**EXERCISE DIRECTIONS:** Take the part that opens with the line containing "การแข่งขันรอบชิงชนะเลิศซึ่งมีการดวลกันถึง 7 เซคชั่นเป็น" and closes with the line containing "ขาดลอย คว้าชัย". Write out only those lines, with "Repsol Honda HRC" switched to "Honda HRC" and everything else left the same.

═════ RECORD EXCERPTS

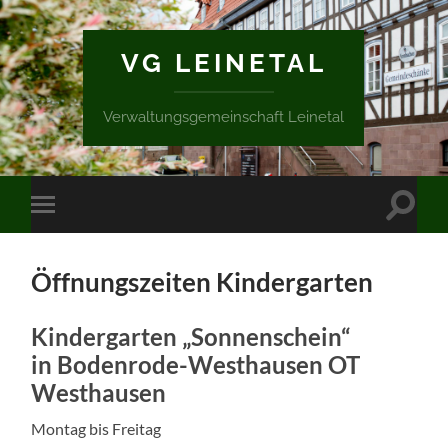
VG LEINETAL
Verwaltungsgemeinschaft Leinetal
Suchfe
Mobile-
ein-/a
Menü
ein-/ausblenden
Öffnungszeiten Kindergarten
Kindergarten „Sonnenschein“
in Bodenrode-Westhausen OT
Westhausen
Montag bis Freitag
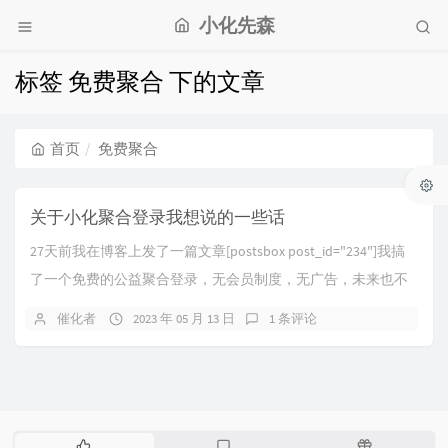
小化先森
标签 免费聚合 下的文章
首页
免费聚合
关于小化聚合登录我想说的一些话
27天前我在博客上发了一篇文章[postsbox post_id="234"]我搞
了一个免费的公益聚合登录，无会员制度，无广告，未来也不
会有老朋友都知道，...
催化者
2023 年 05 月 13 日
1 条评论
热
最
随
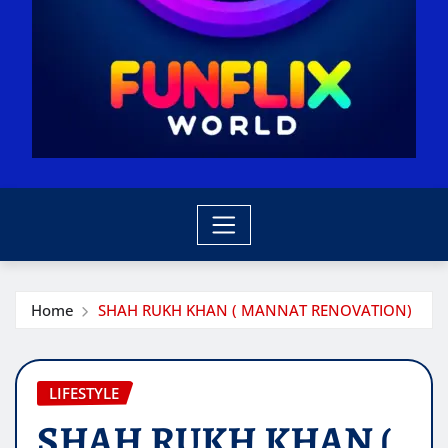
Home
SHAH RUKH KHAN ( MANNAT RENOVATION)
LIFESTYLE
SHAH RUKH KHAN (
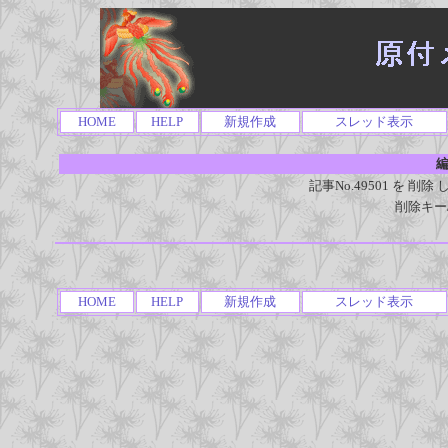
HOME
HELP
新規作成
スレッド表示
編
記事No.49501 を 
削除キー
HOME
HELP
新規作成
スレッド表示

══════════
═════ RECORD EXCERPTS

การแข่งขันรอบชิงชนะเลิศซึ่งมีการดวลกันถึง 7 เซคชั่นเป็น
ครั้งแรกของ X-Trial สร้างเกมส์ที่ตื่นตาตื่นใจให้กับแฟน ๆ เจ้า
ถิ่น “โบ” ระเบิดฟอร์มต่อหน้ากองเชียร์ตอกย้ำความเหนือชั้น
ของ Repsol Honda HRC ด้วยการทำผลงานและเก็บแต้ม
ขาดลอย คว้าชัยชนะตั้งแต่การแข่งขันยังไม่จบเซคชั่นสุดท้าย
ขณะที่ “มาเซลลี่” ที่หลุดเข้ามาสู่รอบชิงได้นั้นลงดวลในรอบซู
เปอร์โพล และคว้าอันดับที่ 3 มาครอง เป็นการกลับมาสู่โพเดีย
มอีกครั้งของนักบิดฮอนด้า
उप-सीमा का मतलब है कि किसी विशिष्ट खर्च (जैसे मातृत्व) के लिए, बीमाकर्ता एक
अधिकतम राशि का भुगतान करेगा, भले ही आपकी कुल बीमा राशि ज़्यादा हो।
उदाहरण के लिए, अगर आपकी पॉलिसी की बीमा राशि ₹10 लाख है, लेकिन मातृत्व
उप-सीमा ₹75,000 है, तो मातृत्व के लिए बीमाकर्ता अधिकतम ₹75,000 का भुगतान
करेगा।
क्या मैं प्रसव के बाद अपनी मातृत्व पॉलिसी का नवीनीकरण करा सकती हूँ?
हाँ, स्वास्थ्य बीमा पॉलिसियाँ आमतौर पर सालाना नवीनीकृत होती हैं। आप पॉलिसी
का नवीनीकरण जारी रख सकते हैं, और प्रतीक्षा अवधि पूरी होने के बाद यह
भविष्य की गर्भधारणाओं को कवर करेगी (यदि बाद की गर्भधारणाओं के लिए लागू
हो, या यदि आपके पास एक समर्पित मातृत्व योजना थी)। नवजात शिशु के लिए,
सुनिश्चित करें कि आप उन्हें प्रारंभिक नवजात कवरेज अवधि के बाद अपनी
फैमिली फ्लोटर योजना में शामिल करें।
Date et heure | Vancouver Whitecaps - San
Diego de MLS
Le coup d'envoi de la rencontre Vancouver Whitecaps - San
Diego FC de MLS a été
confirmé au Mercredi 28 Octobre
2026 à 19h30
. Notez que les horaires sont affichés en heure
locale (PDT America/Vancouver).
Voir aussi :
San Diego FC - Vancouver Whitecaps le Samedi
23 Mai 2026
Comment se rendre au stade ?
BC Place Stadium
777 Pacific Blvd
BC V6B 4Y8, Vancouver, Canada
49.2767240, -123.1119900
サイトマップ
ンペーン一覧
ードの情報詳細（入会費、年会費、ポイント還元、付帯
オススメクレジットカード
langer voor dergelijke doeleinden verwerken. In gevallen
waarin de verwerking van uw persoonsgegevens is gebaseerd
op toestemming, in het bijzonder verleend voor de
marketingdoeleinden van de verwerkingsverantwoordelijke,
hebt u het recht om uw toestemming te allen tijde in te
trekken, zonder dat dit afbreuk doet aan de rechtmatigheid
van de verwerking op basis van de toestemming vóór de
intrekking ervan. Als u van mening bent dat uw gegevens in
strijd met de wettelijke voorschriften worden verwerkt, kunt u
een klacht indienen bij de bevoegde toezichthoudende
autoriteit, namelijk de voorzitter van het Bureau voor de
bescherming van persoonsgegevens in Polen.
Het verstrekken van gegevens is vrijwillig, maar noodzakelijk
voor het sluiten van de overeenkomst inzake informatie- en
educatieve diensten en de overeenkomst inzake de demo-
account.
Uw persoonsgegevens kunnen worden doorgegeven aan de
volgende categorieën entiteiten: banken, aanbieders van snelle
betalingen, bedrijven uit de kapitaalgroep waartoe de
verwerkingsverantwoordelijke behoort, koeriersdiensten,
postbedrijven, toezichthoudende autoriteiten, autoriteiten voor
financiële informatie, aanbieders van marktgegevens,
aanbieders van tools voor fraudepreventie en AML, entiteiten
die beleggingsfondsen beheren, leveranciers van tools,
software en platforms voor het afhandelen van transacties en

══════════

**ANSWER SPACE:**
การแข่งขันรอบชิงชนะเลิศซึ่งมีการดวลกันถึง 7 เซคชั่นเป็น
ครั้งแรกของ X-Trial สร้างเกมส์ที่ตื่นตาตื่นใจให้กับแฟน ๆ เจ้า
ถิ่น “โบ” ระเบิดฟอร์มต่อหน้ากองเชียร์ตอกย้ำความเหนือชั้น
ของ Honda HRC ด้วยการทำผลงานและเก็บแต้ม
ขาดลอย คว้าชัยชนะตั้งแต่การแข่งขันยังไม่จบเซคชั่นสุดท้าย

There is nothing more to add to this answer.